Des études montrent que les migrants autochtones, transgenres, non binaires et racisés sont surreprésentés dans cette industrie. Ces études montrent également que les travailleuses du sexe appartenant à des groupes marginalisés sont exclues d’autres secteurs d’emploi pour diverses raisons, notamment la discrimination, le colonialisme et le statut d’immigration.

De façon générale, l’Alliance croit qu’il ne devrait pas y avoir de lois criminelles visant spécifiquement le travail du sexe. L’organisme a élaboré des dizaines de recommandations pour créer une industrie décriminalisée, mais plus réglementée.

Michael Rosenberg, l’avocat représentant l’Alliance, a déclaré devant le tribunal mardi que «la décriminalisation du travail du sexe est le seul choix rationnel» qui s’offre au gouvernement. Il a admis devant le juge Robert Goldstein que ce n’est pas aux tribunaux de décider ce que le Parlement doit faire pour changer la loi. «Ce que vous pouvez faire, par contre, c’est de reconnaître qu’une loi est inconstitutionnelle et l’invalider», a-t-il déclaré au juge.

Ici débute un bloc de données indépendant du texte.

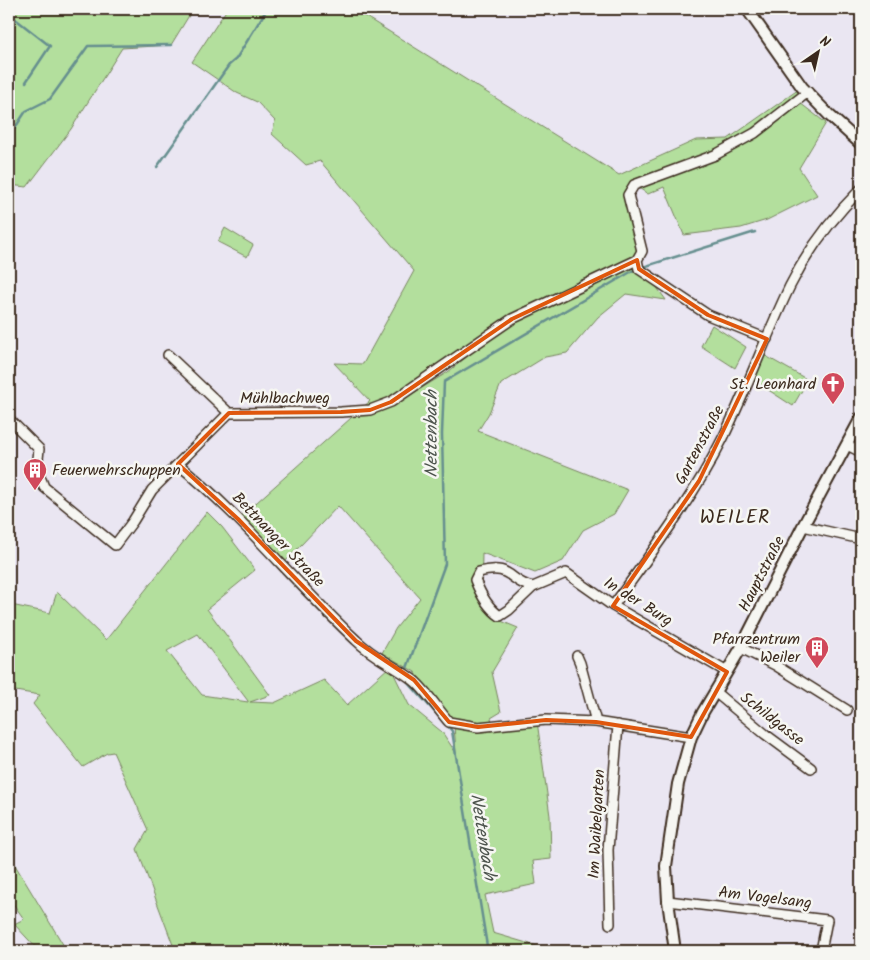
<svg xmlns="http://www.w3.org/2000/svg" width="870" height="960" font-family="Kalam,sans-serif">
	<rect width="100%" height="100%" fill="#eae6f2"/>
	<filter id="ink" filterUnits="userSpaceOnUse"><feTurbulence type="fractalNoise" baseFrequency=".02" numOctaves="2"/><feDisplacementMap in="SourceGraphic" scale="10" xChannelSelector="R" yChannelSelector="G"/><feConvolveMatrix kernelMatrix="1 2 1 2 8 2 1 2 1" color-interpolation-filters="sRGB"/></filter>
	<g filter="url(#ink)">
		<path fill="#b3df9d" stroke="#77845e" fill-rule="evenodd" d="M9 9H193L171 45 122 48 71 129 27 187 9 185V102L17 92 9 86Z
			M227 9H353L619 175 696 140 728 139 802 87 800 103 826 123 799 168 817 195 767 220 741 228 684 235 664 187 648 194 634 185 628 195 642 251 637 260 666 300 626 294 598 317 567 353 545 357 501 384 489 413 478 431 628 490 614 514 583 530 563 561 535 573 482 553 481 605 501 621 518 628 492 672 501 712 491 718 494 728 537 721 550 816 551 859 533 861 536 884 485 895 493 933 554 951H288L285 946 279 951H165L173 945 137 849 148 830 113 752 107 753 83 767 33 704 40 695 9 690V570L11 605 50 613 57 592 106 640 207 512 222 527 255 570 207 609 270 695 250 702 274 703 324 680 347 705 390 666 409 705 442 732 456 753 454 725 415 672 382 653 396 628 420 598 338 506 282 565 238 519 370 401 334 363 363 364 414 271 320 161 306 165 272 134 275 121 257 102 237 93 192 62ZM506 325 448 372 402 400ZM198 634 248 701V702L202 695 167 651Z
			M225 228 253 245 247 257 218 242Z
			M712 325 746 347 735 368 701 346Z
			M762 354 808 380 793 406 750 378Z
			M9 855 67 951H39L14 924 24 919 9 898Z"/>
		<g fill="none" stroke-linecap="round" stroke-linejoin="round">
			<path stroke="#668f8f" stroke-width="2.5" d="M9 14 50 46 26 82
				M9 137 26 111 50 99 88 46 171 45
				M157 167 229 65 236 59 267 9
				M643 267 755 232
				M407 671V668L445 564 442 434 444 382 634 270
				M407 681 440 718
				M446 724 452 731 487 946 494 951"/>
			<g stroke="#3b2a1e" stroke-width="12">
				<path id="minor" d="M637 260 642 251 628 195 634 185 715 155 755 133 808 92
					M168 355 229 413
					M9 419 39 449 37 469 44 487 115 545 133 521 152 490 178 464C243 517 295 583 356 640 373 657 393 665 412 679 424 687 439 711 449 722L478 727 546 720 596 722 691 737
					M847 445 861 452
					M178 464 229 413 341 412 370 410 391 402 512 319 637 260 639 269 708 315 767 339
					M803 526 861 539
					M533 587C508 582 512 563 479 572L475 580C480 593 488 608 500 616L509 610 533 587 566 573 613 606 727 672
					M613 606C652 552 693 498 723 438 747 389 766 336 790 286 808 250 833 217 861 189
					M741 648 775 665 847 710
					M577 656 580 663 596 722
					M715 692 765 734 811 768
					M668 901 827 920 821 951
					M610 924 608 850 618 725"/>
			</g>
			<g stroke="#3b2a1e" stroke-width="14">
				<path id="tertiary" d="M747 9 802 87 830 116 861 144
					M675 951 668 901 666 866 678 784 691 737 703 712 741 648 803 526 861 418"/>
			</g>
			<use href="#minor" stroke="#f6f6f2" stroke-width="9"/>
			<use href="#tertiary" stroke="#f6f6f2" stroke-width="10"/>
		</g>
	</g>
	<path fill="none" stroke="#df570d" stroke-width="4" stroke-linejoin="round" d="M637 260 639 269 708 315 767 339 699 481 613 606 727 672 691 737 596 722 546 720 478 727 449 722 414 680 356 641 238 519 178 464 229 413 341 412 370 410 391 402 512 319Z"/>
	<defs>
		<g id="church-pin" transform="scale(1.25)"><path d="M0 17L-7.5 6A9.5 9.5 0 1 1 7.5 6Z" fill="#d1495b" stroke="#f6f6f2"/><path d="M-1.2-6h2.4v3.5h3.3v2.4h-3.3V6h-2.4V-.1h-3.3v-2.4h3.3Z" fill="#fff"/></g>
		<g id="building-pin" transform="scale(1.25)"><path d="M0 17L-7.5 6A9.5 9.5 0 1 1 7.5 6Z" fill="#d1495b" stroke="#f6f6f2"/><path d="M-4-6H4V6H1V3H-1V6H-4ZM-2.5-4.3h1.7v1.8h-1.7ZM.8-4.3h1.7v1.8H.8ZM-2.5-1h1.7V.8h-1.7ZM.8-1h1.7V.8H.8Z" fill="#fff"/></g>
	</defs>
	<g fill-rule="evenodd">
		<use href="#church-pin" x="833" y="384"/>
		<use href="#building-pin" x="35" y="470"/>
		<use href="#building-pin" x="817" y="648"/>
	</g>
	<g text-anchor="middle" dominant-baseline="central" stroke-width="5" stroke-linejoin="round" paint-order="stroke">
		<g font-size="16" fill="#3b2a1e" stroke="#f6f6f2" text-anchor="end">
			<text x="816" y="384">St. Leonhard</text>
			<text x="52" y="470" text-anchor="start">Feuerwehrschuppen</text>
			<text x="800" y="639">Pfarrzentrum<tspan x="800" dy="18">Weiler</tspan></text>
		</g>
		<g font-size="16" fill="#3b2a1e" stroke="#f6f6f2">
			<text x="285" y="398">Mühlbachweg</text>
			<text transform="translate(700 445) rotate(-62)">Gartenstraße</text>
			<text transform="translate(278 540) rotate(46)">Bettnanger Straße</text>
			<text transform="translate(762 574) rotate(-63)">Hauptstraße</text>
			<text transform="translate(638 602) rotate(32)">In der Burg</text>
			<text transform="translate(772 719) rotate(38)">Schildgasse</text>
			<text transform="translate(597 824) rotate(-87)">Im Waibelgarten</text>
			<text transform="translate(765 898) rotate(7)">Am Vogelsang</text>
		</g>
		<g font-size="18" font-style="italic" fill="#4d544d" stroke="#f6f6f2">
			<text transform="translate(432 434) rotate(-90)">Nettenbach</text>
			<text transform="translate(482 837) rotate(81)">Nettenbach</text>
		</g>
		<g font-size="19" letter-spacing="1" fill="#3b2a1e" stroke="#f6f6f2">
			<text x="735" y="518">WEILER</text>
		</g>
	</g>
	<rect width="870" height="960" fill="none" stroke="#f6f6f2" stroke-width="30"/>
	<rect x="15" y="15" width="840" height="930" fill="none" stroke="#3b2a1e" stroke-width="2" filter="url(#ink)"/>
	<g transform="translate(818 52) rotate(34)" stroke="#f6f6f2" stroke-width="4" paint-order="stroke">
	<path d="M0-4L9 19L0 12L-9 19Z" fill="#3b2a1e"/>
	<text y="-8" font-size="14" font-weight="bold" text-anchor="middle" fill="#3b2a1e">N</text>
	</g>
</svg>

Des avocats représentant le gouvernement fédéral ont fait valoir devant le tribunal mardi que les lois en question prévoyaient des exemptions pour empêcher la criminalisation des travailleuses du sexe. Ils ont demandé au juge Goldstein de tenir compte de l’intention du Parlement lors de l’adoption des nouvelles lois en 2014.

Michael Morris, au nom du procureur général David Lametti, a déclaré au juge mardi qu’il n’y avait pas de consensus sur la meilleure approche politique pour le commerce du sexe. Mais il a plaidé que l’objectif principal des lois canadiennes était de «cibler et de mettre fin à la demande de services sexuels».

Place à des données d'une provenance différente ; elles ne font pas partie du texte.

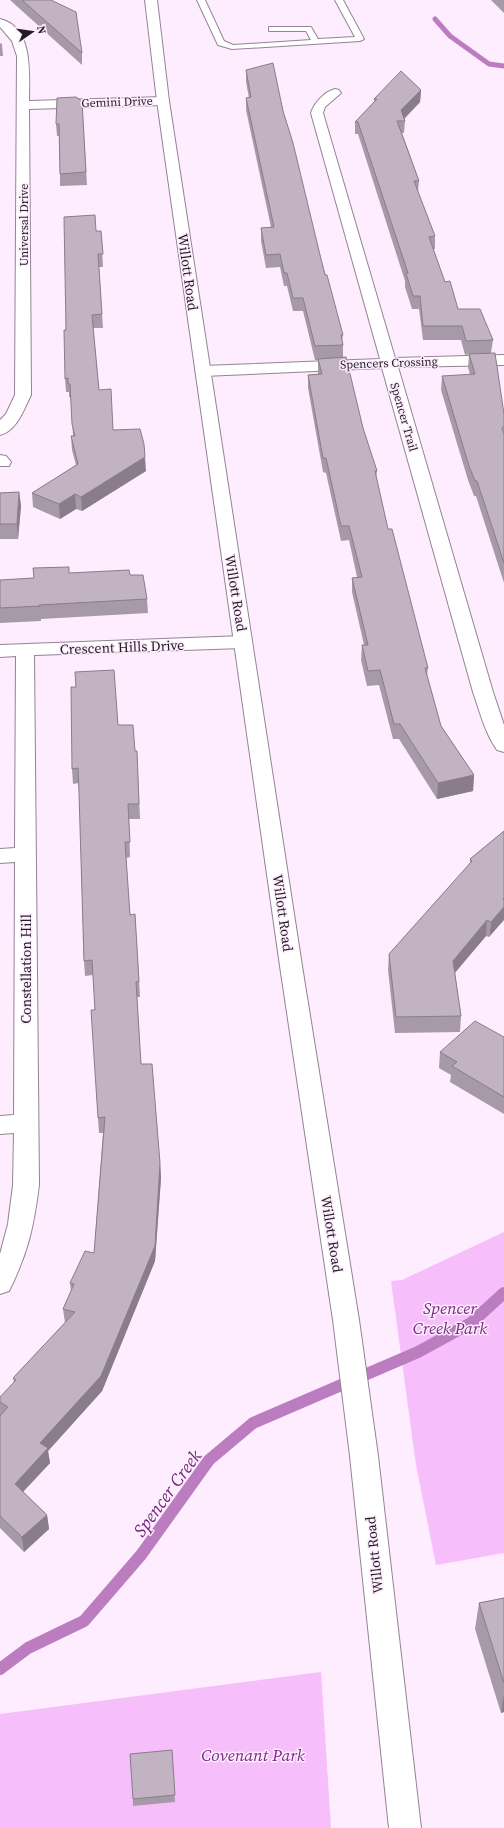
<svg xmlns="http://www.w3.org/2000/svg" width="504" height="1828" viewBox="0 0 504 1828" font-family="'Source Serif 4',serif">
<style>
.green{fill:#f6befa}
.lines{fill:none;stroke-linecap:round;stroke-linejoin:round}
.stream-far1{stroke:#bc7dc0;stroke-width:5}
.stream{stroke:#bc7dc0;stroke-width:12}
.lane-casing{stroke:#938494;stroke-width:2}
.street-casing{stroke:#938494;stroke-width:2}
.secondary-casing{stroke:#938494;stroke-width:2}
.lane{fill:#fff;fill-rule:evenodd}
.street{fill:#fff;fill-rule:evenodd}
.secondary{fill:#fff;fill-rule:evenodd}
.wall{fill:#a79aa8}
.shaded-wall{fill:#887d88}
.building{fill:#c2b3c3;stroke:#887d88}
.labels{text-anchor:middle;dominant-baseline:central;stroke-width:3;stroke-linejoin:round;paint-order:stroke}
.far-street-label{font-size:12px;fill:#231d23;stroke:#fdedfe}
.street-label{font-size:14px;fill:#231d23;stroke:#fdedfe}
.near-park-label{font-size:17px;font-style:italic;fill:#772b7e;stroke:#fdedfe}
.near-water-label{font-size:18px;font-style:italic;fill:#722578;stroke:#fdedfe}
</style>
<rect width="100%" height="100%" fill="#fdedfe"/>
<g class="green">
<path d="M504,1232V1553L436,1565L416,1465L391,1281L402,1280Z"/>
<path d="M321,1672L331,1828H0V1714Z"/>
</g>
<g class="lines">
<path class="stream-far1" d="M435,19L450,36L489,64L504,66"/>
<path class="stream" d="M0,1669L28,1648L84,1621L141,1555L209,1460L253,1423L418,1352L471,1323L504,1293"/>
<g class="lane-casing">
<path id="lane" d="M197,0H205L224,41L233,45L311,40L306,31H269V27H311L318,39L355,37L335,0H343L364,39L360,41L232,49L218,45Z"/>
</g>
<g class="street-casing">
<g id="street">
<path d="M0,19C34,27 29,75 29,101L163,97L167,98L169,101L167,104L163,105L29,109L31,395C24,409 17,431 0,435V420L6,414L15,395L17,56L12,41L0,27Z"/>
<path d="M335,89L339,90L341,93L325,107L323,113L395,358L504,355V365L398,367L493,692L504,725V752L497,750C485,733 480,712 473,692L382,368L203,376L198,374L195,371L198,368L203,366L380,359L311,113C314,103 324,92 335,89Z"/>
<path d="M0,455L6,456L11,462L9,466H0Z"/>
<path d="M243,636L250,638L252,642L250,646L243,648L34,655L39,1185C34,1226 28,1253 9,1291L0,1294V1254L8,1224L13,1185L14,1133L0,1134V1116L14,1115L15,862L0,863V849L15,848L16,656L0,657V645Z"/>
</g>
</g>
<g class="secondary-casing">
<path id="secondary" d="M145,0H157L169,101L302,966L359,1320L378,1456L421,1828H389L350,1456L333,1320L280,966L157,101Z"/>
</g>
<use href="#lane" class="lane"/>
<use href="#street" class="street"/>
<use href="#secondary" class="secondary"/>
</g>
<g class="wall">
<path d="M10,0H51L82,53V65Z"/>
<path d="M491,0H504V13Z"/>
<path d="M0,43L2,44L3,56H0Z"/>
<path d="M246,70L283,111L321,259L343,335L342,341L343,345V358L363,428L377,471L376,477L388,529L428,668L427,676L441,726L474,775L473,791L437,799L399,739H393L379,685L367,686L361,660L362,645H364L352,592V578L357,577L349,540L341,541L326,473L323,472L308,388V375L318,374V360H315L303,311H293L287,286H284L280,267L266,268L261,241V228L271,227L246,110V98H249L246,82Z"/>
<path d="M421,90L420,102L404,119L405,121L404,133H402L419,181L418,192L435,236V249H433L445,282L458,309L493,340L491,353L504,414V583L476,496H474L468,480L441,390L442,376L470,375L468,367L469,354L465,355L461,340H423L419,309H412L405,287V281L358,134H355V122L374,102V99Z"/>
<path d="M82,101L87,185L60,186V174L59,136H57L56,124Z"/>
<path d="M96,231H101L103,267H99L103,328H93L99,390L113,430L146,471L82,511L76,509L60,519L33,507L32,493L76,465L72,450L71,436H73L71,397H69V392H66L65,379L66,330Z"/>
<path d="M19,492L21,506L18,539H0V493Z"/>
<path d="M70,573L130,575L147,599L148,613L41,619V621L0,623V580L34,578Z"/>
<path d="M118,725L135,751H137L140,819H129L130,857L126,858L130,915L135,914L140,997H137L141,1064L160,1163L161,1178L155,1261L102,1391L48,1451L50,1463L23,1492L47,1515L49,1529L24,1552L0,1528V1397L14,1383L13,1378L65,1323L63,1309L71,1291L70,1283L94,1253L103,1133H99L98,1118L95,1010L93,975L85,976L84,961L79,783L73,784L72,769Z"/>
<path d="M504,831L489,937L486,936L455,973L461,1016L460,1032L395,1033L388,970L389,954L470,864V859Z"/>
<path d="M504,1037V1114L450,1082L451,1075L439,1068L440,1052Z"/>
<path d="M504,1598V1712L501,1713L475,1629L479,1603Z"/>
<path d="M172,1750L175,1802L133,1806V1799Z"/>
</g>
<g class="shaded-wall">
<path d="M421,90L420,102L402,121L401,110Z"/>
<path d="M145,457L146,471L82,511L81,497Z"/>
<path d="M19,492L21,506L18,539L17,524Z"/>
<path d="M75,494L76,509L60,519L59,504Z"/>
<path d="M474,775L473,791L437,799L438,783Z"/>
<path d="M504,898V920L489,937L491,922L503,899Z"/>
<path d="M487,920L486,936L451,977L453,961Z"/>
<path d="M160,1163L161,1178L155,1261L102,1391L48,1451L50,1463L17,1498L15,1484L40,1443Z"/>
<path d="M47,1515L49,1529L24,1552L22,1537Z"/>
<path d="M504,1694V1712L501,1713Z"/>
</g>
<g class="building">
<path d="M22,0H51L76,12L82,53Z"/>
<path d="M273,63L283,111L293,143L321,259L325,275H327L343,335H341L343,345L315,346L303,298H293L287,273H284L280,254L266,255L261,228L274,227L246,98L251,97L246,70Z"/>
<path d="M401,71L421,90L401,110L405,121H397L419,181H414L435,236L429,237L445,282L450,281L458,309H480L493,340L466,341L462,326H423L420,296H413L406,273H408L358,122H355L377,99H374Z"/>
<path d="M76,97L82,101L86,172L60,174L59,124H56L57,98Z"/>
<path d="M95,215L96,231H101L103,254H98L102,314L92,315L99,390L111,389L113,430L140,429L144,444L145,457L81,497L75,494L59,504L32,493L78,464L71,436H75L72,424L70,384H68V378L65,379L64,330H66L64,217Z"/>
<path d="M495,353L504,414V427L502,428L504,434V563L477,481H475L469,466L442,376L475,374L469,354Z"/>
<path d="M346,357L363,428L377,471H375L388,529H392L428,668H425L441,726L474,775L438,783L400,724H394L380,670L368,671L362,645H368L352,578L362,577L349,526H341L326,458H323L308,375L322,374L318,359Z"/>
<path d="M19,492L17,524H0V493Z"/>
<path d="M69,567V573L129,570L130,575H143L147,599L39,605L40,606L0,608V580L34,578L33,568Z"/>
<path d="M114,670L118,725H133L135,751H137L139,804H128L130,842H125L130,915L135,914L139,982H136L141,1064H152L160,1163L155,1246L101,1376L40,1443L48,1448L15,1484L47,1515L22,1537L0,1516V1416L8,1407L0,1402V1397L16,1380L13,1378L75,1312L63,1309L74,1284L70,1283L85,1251L94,1253L105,1117L98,1118L91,1010H95L92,960L84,961L79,793L78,768L72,769L71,687H76L75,672Z"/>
<path d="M504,831V898L503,899L504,900V907L491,922L487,920L453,961L461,1016L396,1017L389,954L472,861L470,859Z"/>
<path d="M475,1021L504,1037V1097L452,1066L457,1062L440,1052Z"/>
<path d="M504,1598V1683L479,1603Z"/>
<path d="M172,1750L175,1795L133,1799L130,1754Z"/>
</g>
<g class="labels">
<g class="far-street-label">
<text transform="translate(117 102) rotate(-2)">Gemini Drive</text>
<text transform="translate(24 225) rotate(-90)">Universal Drive</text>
<text transform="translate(389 363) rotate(-2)">Spencers Crossing</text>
<text transform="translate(404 417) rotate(74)">Spencer Trail</text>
</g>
<g class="street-label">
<text transform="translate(188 272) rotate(82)">Willott Road</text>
<text transform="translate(236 593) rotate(81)">Willott Road</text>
<text transform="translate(122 647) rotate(-2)">Crescent Hills Drive</text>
<text transform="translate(283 913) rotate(82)">Willott Road</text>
<text transform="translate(26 969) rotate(-90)">Constellation Hill</text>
<text transform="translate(332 1234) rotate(81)">Willott Road</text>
<text transform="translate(374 1555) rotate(-96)">Willott Road</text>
</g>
<g class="near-park-label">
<text x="450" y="1308">Spencer<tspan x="450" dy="20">Creek Park</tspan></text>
<text x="253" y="1755">Covenant Park</text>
</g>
<g class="near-water-label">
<text transform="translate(167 1493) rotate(-54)">Spencer Creek</text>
</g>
</g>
<g transform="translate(32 32) rotate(77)" stroke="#fdedfe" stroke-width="3" paint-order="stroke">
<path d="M0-3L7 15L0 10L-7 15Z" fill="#231d23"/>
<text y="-6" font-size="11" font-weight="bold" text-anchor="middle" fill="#231d23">N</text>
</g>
</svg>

Il a plaidé que les lois ciblent également ceux qui capitalisent sur la demande de services sexuels, tout en garantissant que les travailleuses du sexe elles-mêmes ne soient pas tenues criminellement responsables de la fourniture de ces services.

Dans une déclaration écrite mardi, le cabinet de M. Lametti a indiqué que le ministre «travaillera toujours pour s’assurer que nos lois criminelles atteignent efficacement leurs objectifs, assurent la sécurité de tous les Canadiens et soient conformes à la Charte des droits et libertés».

La loi de 2014 exigeait qu’elle soit révisée cinq ans après son adoption, bien que cela ne se soit produit que cette année, huit ans plus tard. Le Comité de la justice des Communes s’est réuni huit fois depuis février pour examiner la loi et a formulé 17 recommandations, dont un appel à supprimer des articles spécifiques en raison des effets néfastes sur les travailleuses du sexe.

Le rapport du comité indique que la loi de 2014 rend le travail du sexe plus dangereux et demande au gouvernement de renforcer le Code criminel en mettant des ressources supplémentaires à la disposition des victimes et des forces de l’ordre qui luttent contre l’exploitation. Il recommande également que le gouvernement rende criminels les comportements coercitifs et contrôlants dans les relations intimes.

Un rapport dissident a été déposé par le Parti conservateur du Canada, qui continue largement d’appuyer la loi existante.

Le ministre Lametti dispose de 120 jours pour répondre à ces recommandations; il devrait le faire avant le 20 octobre.

Les audiences en Cour supérieure de l’Ontario doivent reprendre jeudi.